Task statement: In the listing below, find each line with the string "left" and report it.

____ Records

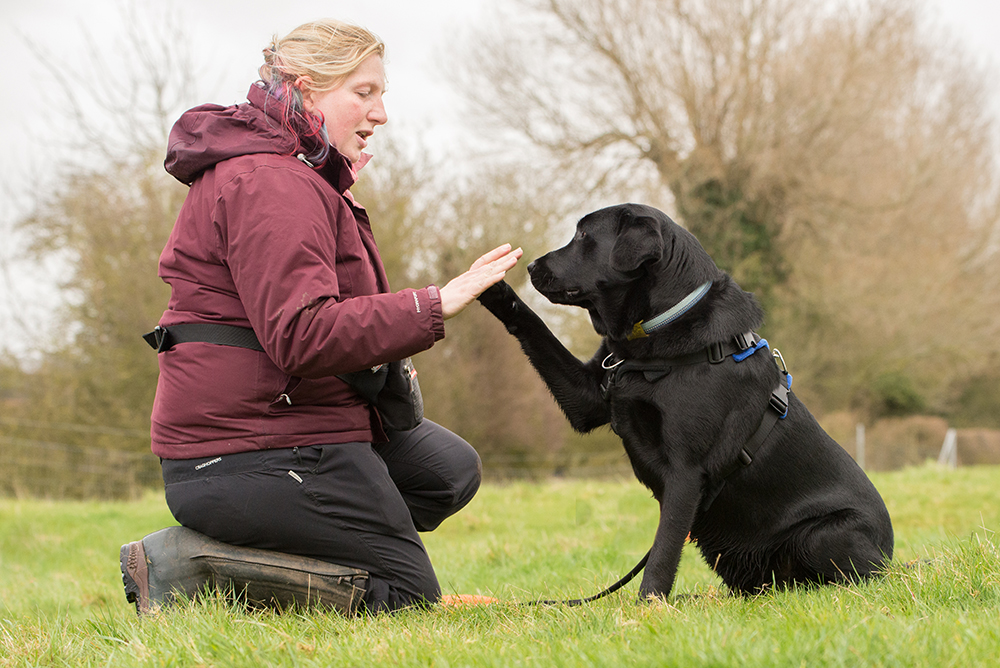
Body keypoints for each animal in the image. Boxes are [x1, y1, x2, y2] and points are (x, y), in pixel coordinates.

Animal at [476, 204, 892, 600]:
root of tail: (890, 556)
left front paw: (648, 605)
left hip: (822, 535)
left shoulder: (686, 471)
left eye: (582, 235)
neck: (657, 330)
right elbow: (535, 326)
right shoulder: (590, 396)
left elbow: (664, 548)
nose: (531, 266)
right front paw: (491, 288)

________

Exercise result:
left front paw: (648, 605)
left hip: (822, 535)
left shoulder: (686, 471)
left eye: (582, 235)
left elbow: (664, 548)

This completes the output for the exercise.